▶ **AUFGABEN ZUR BEARBEITUNG**
1 - Schreibe den Bericht über den Fall Breckwoldt von „Am Abend des“ bis „Pen­si­on ab­ge­lie­fert ist.“ neu und ersetze dabei „Grog“ durch „Punsch“.
2 - Beantworte anhand des Berichts über den Fall Breckwoldt folgende Fragen:
(a) Welcher Kollege macht die Konferenz mit dem Fall bekannt, und in welcher Eigenschaft?
(b) Wer hat Grog und Bier zusammengegossen?
(c) Um welche Uhrzeit wurde Breckwoldt in seiner Pension abgeliefert?
3 - Bitte führe den Bericht über den Fall Breckwoldt im Anschluss an seinen letzten Satz weiter.

----- LESETEXT

Dazu ist ein ste­no­gra­phi­scher Be­richt nie­der­ge­schrie­ben, der den Dis­zi­pli­nar­ak­ten zu­ge­fügt ist.

Kur­zer Aus­zug aus die­sem Be­richt:

Koll. Reitz, als Klas­sen­leh­rer der Un­ter­se­kun­da, macht die Kon­fe­renz mit dem Fall be­kannt.

Am Abend des Don­ners­tags d. 1. II. ge­gen 10 h nach dem Tur­nen des Schü­ler­turn­ver­eins „Bis­marck“ sind die Un­ter­pri­ma­ner Ru­pell, Schlaak, Stu­ben­rauch und Ben­di­xen, der Ober­pri­ma­ner Wag­ler und der Un­ter­se­kun­da­ner Breck­woldt in die Gast­wirt­schaft von Fehrs ge­gan­gen und ha­ben dort bis kurz vor 11 h ge­trun­ken. Durch den Ge­nuss von zu­sam­men­ge­gos­se­nem Grog und Bier ist Breck­woldt bald so be­trun­ken ge­we­sen, daß er kurz nach dem Ver­las­sen des Lo­kals voll­kom­men zu­sam­men­ge­bro­chen und dann um 1 1/​2 h  nachts  im be­wußt­lo­sen Zu­stand von den Pri­ma­nern in sei­ner Pen­si­on ab­ge­lie­fert ist.

Breck­woldt schil­dert, wie nach­her durch die Aus­sa­ge der Pri­ma­ner fest­ge­stellt wird, den Ver­lauf des Abends wahr­heits­ge­treu. Ihm ist da­nach zu­erst ein Glas mit dem Ge­misch von Grog u. Bier von Stu­ben­rauch zu­ge­scho­ben wor­den, das er dann aus­ge­trun­ken hat. Zu­sam­men­ge­gos­sen sind die­se Ge­trän­ke von dem Un­ter­pri­ma­ner Ben­di­xen, der das Ge­misch dann zu­nächst  dem Un­ter­pri­ma­ner Stu­ben­rauch zum Trin­ken vor­ge­setzt hat. Die­ser hat es dann an Breck­woldt wei­ter­ge­reicht. Spä­ter hat Br. noch ver­schie­de­ne Glä­ser die­ses Ge­mischs ge­trun­ken.

Die Pri­ma­ner, mit Aus­nah­me von Ben­di­xen, be­stä­ti­gen, nach­dem sie sich zu­nächst, viel­leicht aus Klas­sen­geist, in klei­ne­re Wi­der­sprü­che ver­wi­ckelt ha­ben, die Aus­sa­gen Breck­woldts.

----------
----- BEREITGESTELLTE ANGABEN

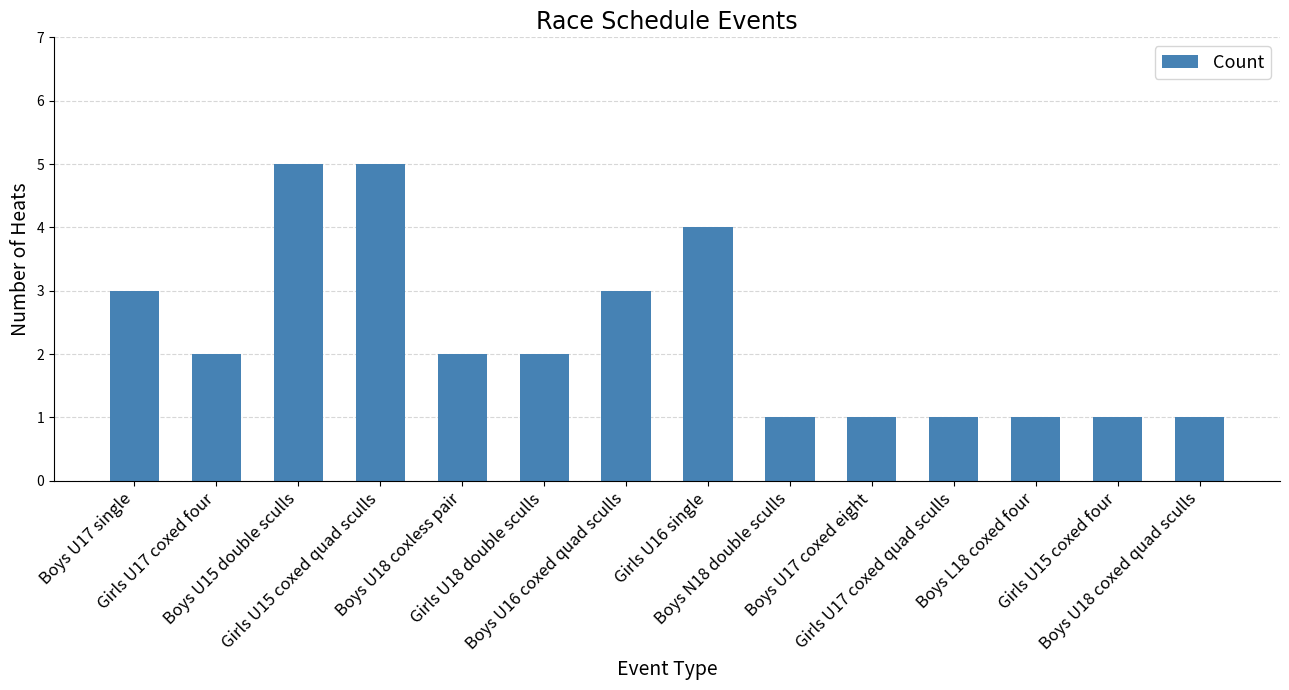

Count the number of categories in the chart.

14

----------

▶ **ANTWORTEN JE AUFGABE**
1 -
Am Abend des Don­ners­tags d. 1. II. ge­gen 10 h nach dem Tur­nen des Schü­ler­turn­ver­eins „Bis­marck“ sind die Un­ter­pri­ma­ner Ru­pell, Schlaak, Stu­ben­rauch und Ben­di­xen, der Ober­pri­ma­ner Wag­ler und der Un­ter­se­kun­da­ner Breck­woldt in die Gast­wirt­schaft von Fehrs ge­gan­gen und ha­ben dort bis kurz vor 11 h ge­trun­ken. Durch den Ge­nuss von zu­sam­men­ge­gos­se­nem Punsch und Bier ist Breck­woldt bald so be­trun­ken ge­we­sen, daß er kurz nach dem Ver­las­sen des Lo­kals voll­kom­men zu­sam­men­ge­bro­chen und dann um 1 1/​2 h  nachts  im be­wußt­lo­sen Zu­stand von den Pri­ma­nern in sei­ner Pen­si­on ab­ge­lie­fert ist.

2 -
(a) Kollege Reitz, als Klassenlehrer der Untersekunda.
(b) Der Unterprimaner Bendixen.
(c) Um 1 1/2 Uhr nachts.

3 -
Es kam vor al­len Din­gen dar­auf an, zu er­fah­ren, wer die An­re­gung zum Zu­sam­men­gie­ßen der bei­den Ge­trän­ke ge­ge­ben und sie dann auch zu­erst zu­sam­men ge­gos­sen hat­te. Ein­wand­frei fest­ge­stellt wur­de also, daß Ben­di­xen der Ur­he­ber ge­we­sen ist.

Ben­di­xen, der gleich den an­de­ren Pri­ma­nern nur we­nig ge­trun­ken hat, will von der gan­zen An­ge­le­gen­heit nichts Ge­nau­es mehr wis­sen. Er gibt zu, dass das, was sei­ne Klas­sen­ka­me­ra­den an­ge­ge­ben ha­ben, wohl stim­men kann. Im all­ge­mei­nem macht Ben­di­xen nach sei­nen Aus­sa­gen ei­nen recht schlech­ten Ein­druck. Sei­ne Aus­sa­gen klin­gen recht we­nig glaub­wür­dig, dazu kommt, daß nach An­ga­be des Kol­le­gen Ober­hoff von Ben­di­xen ge­äu­ßert sein soll, er wür­de vor der Kon­fe­renz al­les ab­leug­nen.

Für Breck­woldt, der sich bei die­sem Ge­la­ge an­schei­nend nichts ge­dacht hat, kommt strafer­schwe­rend in Be­tracht, daß er we­gen Be­tei­li­gung am Nie­der­ho­len der Reichs­flag­ge vor dem Schul­ge­bäu­de am Be­er­di­gungs­ta­ge von Ra­then­au mit dem Con­si­li­um abeun­di und et­was spä­ter we­gen ei­nes dum­men Strei­ches mit 2 Stun­den Ar­rest be­straft wor­den ist. An­de­rer­seits wird fest­ge­stellt, daß bei Br. durch­aus kei­ne schwe­ren mo­ra­li­schen Ver­ge­hen vor­lie­gen.

Bei dem Nie­der­ho­len der Flag­ge han­delt es sich um eine un­über­leg­te Hand­lung in ei­ner po­li­tisch hoch be­weg­ten Zeit. Br. ist das Op­fer der un­glück­li­chen po­li­ti­schen Ver­hält­nis­se ge­wor­den.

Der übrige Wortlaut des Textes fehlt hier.